Imagine 2050 Staff • Dec 18, 2011

Originally posted by NPR on December 15, 2011.

Sheriff Joe Arpaio has a national reputation for being tough on crime, but now the Arizona lawman is in the spotlight for a different reason.

On Thursday, the Department of Justice released the results of a three-year investigation in which authorities conclude that Arpaio and his deputies are the ones who have been breaking the law.

According to investigators, Arpaio’s office was found to routinely discriminate against Latinos and retaliate against its critics, in violation of both the Constitution and the Civil Rights Act. Thomas Perez, assistant attorney general for the DOJ’s Civil Rights Division, says his investigation also uncovered widespread racial profiling.

“Our expert found that Latino drivers were four to nine times more likely to be stopped than similarly situated non-Latino drivers,” Perez says, adding that they were often stopped for no good cause. “This expert concluded that this case involved the most egregious racial profiling in the United States that he had ever personally observed in the course of his work.”

Federal investigators made two more critical findings regarding the Maricopa County sheriff’s office. The first is an illegal pattern of retaliation that they say comes straight from the top of the department.

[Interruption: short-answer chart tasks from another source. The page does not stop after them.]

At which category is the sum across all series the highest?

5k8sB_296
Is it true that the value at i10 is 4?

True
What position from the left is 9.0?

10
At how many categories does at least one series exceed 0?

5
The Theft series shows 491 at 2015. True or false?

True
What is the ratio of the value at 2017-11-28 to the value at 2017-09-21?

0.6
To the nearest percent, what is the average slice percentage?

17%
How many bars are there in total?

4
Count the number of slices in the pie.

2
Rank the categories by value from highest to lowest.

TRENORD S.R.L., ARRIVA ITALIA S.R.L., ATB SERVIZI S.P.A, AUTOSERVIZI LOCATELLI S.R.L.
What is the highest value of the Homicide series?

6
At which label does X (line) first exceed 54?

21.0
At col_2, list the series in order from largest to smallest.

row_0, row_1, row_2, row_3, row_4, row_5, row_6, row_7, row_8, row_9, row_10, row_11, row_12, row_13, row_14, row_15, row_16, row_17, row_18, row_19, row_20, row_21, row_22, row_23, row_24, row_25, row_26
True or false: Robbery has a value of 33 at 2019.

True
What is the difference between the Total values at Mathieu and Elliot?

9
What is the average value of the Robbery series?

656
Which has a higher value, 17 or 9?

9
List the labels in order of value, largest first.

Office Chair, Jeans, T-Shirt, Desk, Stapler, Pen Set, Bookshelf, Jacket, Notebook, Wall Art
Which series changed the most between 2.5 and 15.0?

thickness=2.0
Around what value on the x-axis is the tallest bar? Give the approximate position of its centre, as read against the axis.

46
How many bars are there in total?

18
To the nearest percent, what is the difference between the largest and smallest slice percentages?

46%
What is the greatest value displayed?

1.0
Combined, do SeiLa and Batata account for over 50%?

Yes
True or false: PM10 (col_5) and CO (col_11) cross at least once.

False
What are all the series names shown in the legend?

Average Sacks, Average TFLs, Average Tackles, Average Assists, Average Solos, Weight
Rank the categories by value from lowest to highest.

“People opposed to the department’s policies were frequently arrested and jailed for no reason or forced to defend against specious civil complaints or other baseless charges,” Perez says.

Those retaliated against include local government officials, attorneys who raised the specter of discrimination by the sheriff and even some reporters in the community.

The second critical finding is that of detention officers punishing Latino inmates with limited English skills for failing to respond to commands in English, refusing to accept grievance complaints written in Spanish and forcing inmates to sign English-language forms that could waive their constitutional rights without offering translation help.